Men moet dus achtereenvolgens nagaan welke vennootschappen met elkaar verbonden zijn, in welk van die verbonden vennootschappen een bedrijfsleider minstens de helft van de bedrijfsleiders uitmaakt, en tenslotte of zijn bezoldiging de grens van EUR 75.000 bereikt..

 

Stel: 3 verbonden vennootschappen A, B en C

Bedrijfsleiders van A = X en Y

Bedrijfsleiders van B = X en Z

Bedrijfsleider van C = X

Aangezien X in elk van de vennootschappen minstens de helft uitmaakt van de bedrijfsleiders, mogen zijn bezoldigingen worden samengeteld om de grens van EUR 75.000 te berekenen.

 

Anderzijds is het niet nodig dat alle verbonden ondernemingen dezelfde bedrijfsleiders hebben en hoeven ook niet alle vennootschappen deel te nemen aan de uitzonderingsregel.

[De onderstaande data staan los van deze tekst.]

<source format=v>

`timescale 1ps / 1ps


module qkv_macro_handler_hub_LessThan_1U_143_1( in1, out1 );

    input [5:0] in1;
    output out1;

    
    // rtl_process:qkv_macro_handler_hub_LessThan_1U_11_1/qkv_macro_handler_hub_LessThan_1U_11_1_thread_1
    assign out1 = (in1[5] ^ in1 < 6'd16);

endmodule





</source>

Stel: 3 verbonden vennootschappen A,B en C

Bedrijfsleiders van A = X en Y

Bedrijfseider van B = X

Bedrijfsleider van C= Y

Aangezien noch X noch Yminstens de helft uitmaakt van de bedrijfsleiders in elke vennootschap, kunnen debezoldigingen van de 3 vennootschappen niet worden samengeteld.

De bezoldigingen van X in A en B mogen echter wel worden samengeteld om te beoordelen of A en B voldoen aan de voorwaarde van de minimumbezoldiging.  Hetzelfde geldt voor de bezoldigingen van Y in A en C.

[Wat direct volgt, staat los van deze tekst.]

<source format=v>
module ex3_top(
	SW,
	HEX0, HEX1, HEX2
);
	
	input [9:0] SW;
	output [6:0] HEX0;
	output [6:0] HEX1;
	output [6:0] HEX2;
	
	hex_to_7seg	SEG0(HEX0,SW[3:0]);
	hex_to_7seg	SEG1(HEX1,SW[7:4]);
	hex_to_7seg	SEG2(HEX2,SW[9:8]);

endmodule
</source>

De vennootschappen kunnen er ook voor opteren om aan de gewone regel van EUR 45.000 onderworpen te blijven.

 

Bij de keuzemogelijkheid waarbij bepaalde vennootschappen van de groep de uitzonderingsregel kunnen toepassen terwijl andere dat niet doen, kunnen vennootschappen tegenstrijdige belangen hebben. 

 

Stel: A en B zijn verbonden vennootschappen, met een voldoende hoog belastbaar resultaat. 

X is bedrijfsleider in beide vennootschappen.

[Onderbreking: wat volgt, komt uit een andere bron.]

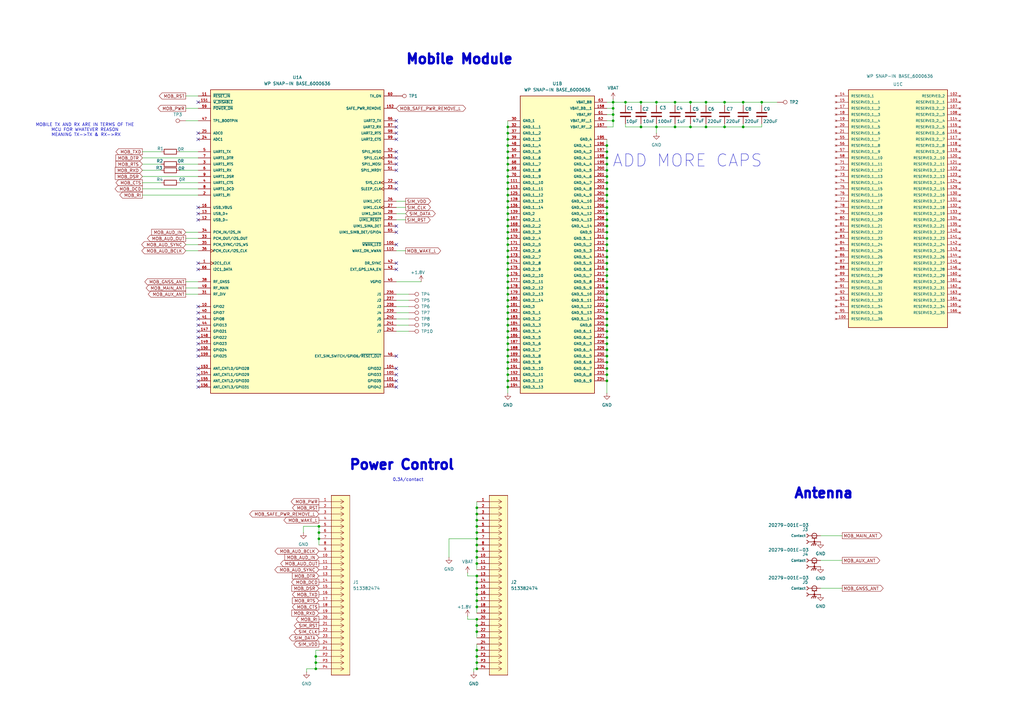
<source format=kicad_sch>
(kicad_sch
	(version 20250114)
	(generator "eeschema")
	(generator_version "9.0")
	(uuid "ec1b925e-10f6-47b3-b240-fe8bcf33326b")
	(paper "A3")
	
	(text "ADD MORE CAPS"
		(exclude_from_sim no)
		(at 281.94 66.04 0)
		(effects
			(font
				(size 5 5)
			)
		)
		(uuid "0a4a7df5-bca5-464f-b35d-7dd02fe90385")
	)
	(text "Antenna\n"
		(exclude_from_sim no)
		(at 337.82 202.438 0)
		(effects
			(font
				(size 4 4)
				(thickness 1)
				(bold yes)
			)
		)
		(uuid "26488c83-c847-464e-b91f-5590ee274e2b")
	)
	(text "Power Control\n"
		(exclude_from_sim no)
		(at 164.846 190.754 0)
		(effects
			(font
				(size 4 4)
				(thickness 1)
				(bold yes)
			)
		)
		(uuid "45e2e4a2-4214-4b06-bbdc-d9809100728d")
	)
	(text "MOBILE TX AND RX ARE IN TERMS OF THE \nMCU FOR WHATEVER REASON \nMEANING TX->TX & RX->RX"
		(exclude_from_sim no)
		(at 35.306 53.34 0)
		(effects
			(font
				(size 1.27 1.27)
			)
		)
		(uuid "78a1fa8d-aa34-498d-929a-96df0730c7c6")
	)
	(text "0.3A/contact"
		(exclude_from_sim no)
		(at 167.386 196.85 0)
		(effects
			(font
				(size 1.27 1.27)
			)
		)
		(uuid "b574d83f-3675-4d3b-9fbc-be74a0a3355b")
	)
	(text "Mobile Module\n"
		(exclude_from_sim no)
		(at 188.468 24.384 0)
		(effects
			(font
				(size 4 4)
				(thickness 1)
				(bold yes)
			)
		)
		(uuid "ea47ff91-22d3-4d89-b16c-04357c183c30")
	)
	(junction
		(at 208.28 64.77)
		(diameter 0)
		(color 0 0 0 0)
		(uuid "0241cc6b-91e9-4fb9-ac3c-da61bfc52cf0")
	)
	(junction
		(at 195.58 220.98)
		(diameter 0)
		(color 0 0 0 0)
		(uuid "054c0f59-b83d-49a7-9ff8-38867bbd4e60")
	)
	(junction
		(at 283.21 52.07)
		(diameter 0)
		(color 0 0 0 0)
		(uuid "05a883a2-f718-45c8-8cc5-1f50bf6dc618")
	)
	(junction
		(at 195.58 246.38)
		(diameter 0)
		(color 0 0 0 0)
		(uuid "094e870d-1a03-4ea5-953f-24be6f3d47f0")
	)
	(junction
		(at 248.92 146.05)
		(diameter 0)
		(color 0 0 0 0)
		(uuid "0b821a02-6e29-4950-8b25-24a41d31828d")
	)
	(junction
		(at 208.28 92.71)
		(diameter 0)
		(color 0 0 0 0)
		(uuid "0d68ee03-a8d9-47fc-a643-05e3ab76af4d")
	)
	(junction
		(at 248.92 125.73)
		(diameter 0)
		(color 0 0 0 0)
		(uuid "0d985f78-8ae3-4ec2-8d13-766634a47209")
	)
	(junction
		(at 195.58 271.78)
		(diameter 0)
		(color 0 0 0 0)
		(uuid "0e22903d-0f10-4861-ab67-2deed30c3a98")
	)
	(junction
		(at 208.28 105.41)
		(diameter 0)
		(color 0 0 0 0)
		(uuid "10eee928-cf63-43bc-8bfa-ada6952d0720")
	)
	(junction
		(at 208.28 100.33)
		(diameter 0)
		(color 0 0 0 0)
		(uuid "1470a3d7-3cfc-4cf3-a3ae-d5c06ab3ce31")
	)
	(junction
		(at 208.28 110.49)
		(diameter 0)
		(color 0 0 0 0)
		(uuid "16d45ea1-ff8a-40fb-a349-381753125c01")
	)
	(junction
		(at 251.46 49.53)
		(diameter 0)
		(color 0 0 0 0)
		(uuid "19045671-9b4a-4bc9-8967-6ac3ecc52fb2")
	)
	(junction
		(at 195.58 274.32)
		(diameter 0)
		(color 0 0 0 0)
		(uuid "1b8f7392-1b50-4eb6-b21a-2c20e798bacd")
	)
	(junction
		(at 208.28 153.67)
		(diameter 0)
		(color 0 0 0 0)
		(uuid "1c316200-9a41-4e50-885b-6102e76a8745")
	)
	(junction
		(at 208.28 69.85)
		(diameter 0)
		(color 0 0 0 0)
		(uuid "20391460-009d-44d0-9495-1f1061c04250")
	)
	(junction
		(at 269.24 52.07)
		(diameter 0)
		(color 0 0 0 0)
		(uuid "20a1dec8-f3c8-451a-871b-125f3e621455")
	)
	(junction
		(at 248.92 105.41)
		(diameter 0)
		(color 0 0 0 0)
		(uuid "21bb962f-579c-4c68-b0d9-e23220369224")
	)
	(junction
		(at 208.28 102.87)
		(diameter 0)
		(color 0 0 0 0)
		(uuid "220fe231-c990-4409-bda1-1fbc7d30a379")
	)
	(junction
		(at 304.8 41.91)
		(diameter 0)
		(color 0 0 0 0)
		(uuid "22b8f4ab-17b3-4965-9751-d2273d4d37c0")
	)
	(junction
		(at 248.92 153.67)
		(diameter 0)
		(color 0 0 0 0)
		(uuid "243fefb0-44c9-4efc-8f87-37d9cd905d18")
	)
	(junction
		(at 248.92 74.93)
		(diameter 0)
		(color 0 0 0 0)
		(uuid "27caff29-524b-4be8-b20d-741257b5959b")
	)
	(junction
		(at 195.58 254)
		(diameter 0)
		(color 0 0 0 0)
		(uuid "2817d149-fa59-43bb-915c-360fba626257")
	)
	(junction
		(at 208.28 130.81)
		(diameter 0)
		(color 0 0 0 0)
		(uuid "2a3c974a-56cd-4983-8b01-bc6d80437e2a")
	)
	(junction
		(at 195.58 210.82)
		(diameter 0)
		(color 0 0 0 0)
		(uuid "2f671de8-f02a-499d-ad33-d0b35541ce81")
	)
	(junction
		(at 208.28 113.03)
		(diameter 0)
		(color 0 0 0 0)
		(uuid "3334ed41-dd67-4cbd-9c8e-f9ed8a1e4d7e")
	)
	(junction
		(at 208.28 151.13)
		(diameter 0)
		(color 0 0 0 0)
		(uuid "339f3987-032e-4482-8fac-7053dded47ba")
	)
	(junction
		(at 248.92 138.43)
		(diameter 0)
		(color 0 0 0 0)
		(uuid "3738c8a5-c322-47fe-901d-a23f4bc4dac5")
	)
	(junction
		(at 129.54 269.24)
		(diameter 0)
		(color 0 0 0 0)
		(uuid "374b24d2-d2f9-4419-86b6-bfcbd15f3217")
	)
	(junction
		(at 208.28 74.93)
		(diameter 0)
		(color 0 0 0 0)
		(uuid "38c44a92-9b95-40c0-9bdb-2354eeb9c144")
	)
	(junction
		(at 208.28 146.05)
		(diameter 0)
		(color 0 0 0 0)
		(uuid "38c637bb-7389-47da-828d-aeb67fd0aba6")
	)
	(junction
		(at 195.58 213.36)
		(diameter 0)
		(color 0 0 0 0)
		(uuid "3be68d30-58a1-43d8-8726-4b0e83a197e8")
	)
	(junction
		(at 208.28 128.27)
		(diameter 0)
		(color 0 0 0 0)
		(uuid "43228eca-e36c-4c1b-8ff0-709d7918d6b2")
	)
	(junction
		(at 208.28 80.01)
		(diameter 0)
		(color 0 0 0 0)
		(uuid "441f9e9c-b2de-45e8-828c-782b7fa0daa9")
	)
	(junction
		(at 208.28 156.21)
		(diameter 0)
		(color 0 0 0 0)
		(uuid "4497be96-477e-4877-b0ed-89a818e2a41f")
	)
	(junction
		(at 195.58 259.08)
		(diameter 0)
		(color 0 0 0 0)
		(uuid "485e991c-5aec-43a6-aa2e-2ab2640b17ba")
	)
	(junction
		(at 248.92 135.89)
		(diameter 0)
		(color 0 0 0 0)
		(uuid "48615114-5f59-4706-9315-a5d11140c89a")
	)
	(junction
		(at 248.92 123.19)
		(diameter 0)
		(color 0 0 0 0)
		(uuid "4897e2a0-431b-4209-8074-d03b188ecc22")
	)
	(junction
		(at 208.28 158.75)
		(diameter 0)

... [186941 chars truncated]
</source>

Bezoldiging in vennootschap A = EUR 10.000

Bezoldiging in vennootschap B = EUR 40.000

In de gewone regeling is vennootschap A de afzonderlijke aanslag verschuldigd op EUR 35.000 en vennootschap B op EUR 5.000 in totaal dus op EUR 40.000.

Bij toepassing van de uitzonderingsregel is de afzonderlijke aanslag maar verschuldigd op EUR 25.000 (75.000 – 10.000 – 40.000).

Stel dat B het hoogste belastbaar resultaat heeft, dan wordt de aanslag bij B ingevorderd op EUR 25.000 daar waar deze slechts op EUR 5.000 zou verschuldigd zijn bij toepassing van de gewone regel

  

Dat de toepassing van deze uitzondering in de praktijk leidt tot heel wat complexiteit, staat buiten kijf. 

In bestaande groepen zal immers heel wat denkwerk vereist zijn om na te gaan welk in concreto de meest voordelige piste is.

 

Conclusie

In vele groepen zal desgevallend moeten worden nagekeken op welke manier de groep het best ge(her)structureerd kan worden en zal in een aantal gevallen ook de bezoldigingspolitiek dienen herbekeken te worden.